Describe the issue:
When assigning a new column to a dask object, it seems like the concrete subtype (e.g. geopandas.GeoDataFrame) is lost.
Minimal Complete Verifiable Example:
import dask.array
import dask.dataframe
import dask_geopandas
import geopandas
import pandas as pd
df = geopandas.GeoDataFrame({"geometry": geopandas.points_from_xy([0, 0], [0, 1])})
ddf = dask_geopandas.from_geopandas(df, npartitions=2)
ddf = ddf.clear_divisions() # this is important
b = dask.dataframe.from_dask_array(dask.array.zeros((2,), chunks=(1, 1)), index=ddf.index)
ddf.assign(a=b).geometry.x.compute() ## error
that raises
---------------------------------------------------------------------------
AttributeError Traceback (most recent call last)
[/var/folders/x7/__bs9yvx21qbvzb17sj4qsh40000gn/T/ipykernel_95282/3433075730.py](http://127.0.0.1:8888/var/folders/x7/__bs9yvx21qbvzb17sj4qsh40000gn/T/ipykernel_95282/3433075730.py) in ?()
8 ddf = dask_geopandas.from_geopandas(df, npartitions=2)
9 ddf = ddf.clear_divisions() # this is important
10
11 b = dask.dataframe.from_dask_array(dask.array.zeros((2,), chunks=(1, 1)), index=ddf.index)

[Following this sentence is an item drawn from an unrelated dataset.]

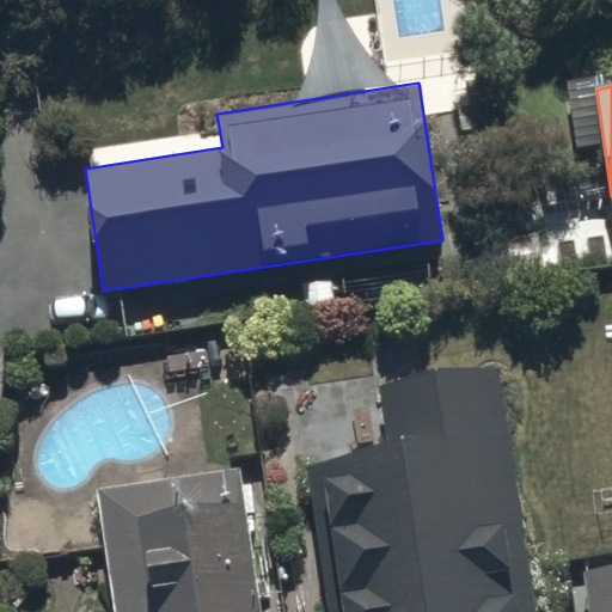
[(387,444),(305,456),(326,611),(530,611),(494,357),(378,374),(387,444)]
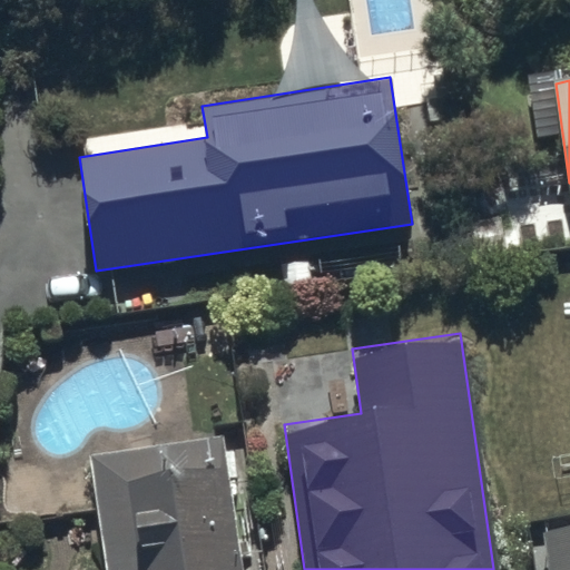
[(244,569),(224,434),(87,454),(104,569),(244,569)]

---> 12 ddf.assign(a=b).geometry.x.compute() ## error
[~/gh/TomAugspurger/dask-geopandas-spatial-partitioning/.direnv/python-3.12/lib/python3.12/site-packages/dask_expr/_collection.py](http://127.0.0.1:8888/lab/tree/~/gh/TomAugspurger/dask-geopandas-spatial-partitioning/.direnv/python-3.12/lib/python3.12/site-packages/dask_expr/_collection.py) in ?(self, fuse, concatenate, **kwargs)
476 out = self
477 if not isinstance(out, Scalar) and concatenate:
478 out = out.repartition(npartitions=1)
479 out = out.optimize(fuse=fuse)
--> 480 return DaskMethodsMixin.compute(out, **kwargs)
[~/gh/TomAugspurger/dask-geopandas-spatial-partitioning/.direnv/python-3.12/lib/python3.12/site-packages/dask/base.py](http://127.0.0.1:8888/lab/tree/~/gh/TomAugspurger/dask-geopandas-spatial-partitioning/.direnv/python-3.12/lib/python3.12/site-packages/dask/base.py) in ?(self, **kwargs)
368 See Also
369 --------
370 dask.compute
371 """
--> 372 (result,) = compute(self, traverse=False, **kwargs)
373 return result
[~/gh/TomAugspurger/dask-geopandas-spatial-partitioning/.direnv/python-3.12/lib/python3.12/site-packages/dask/base.py](http://127.0.0.1:8888/lab/tree/~/gh/TomAugspurger/dask-geopandas-spatial-partitioning/.direnv/python-3.12/lib/python3.12/site-packages/dask/base.py) in ?(traverse, optimize_graph, scheduler, get, *args, **kwargs)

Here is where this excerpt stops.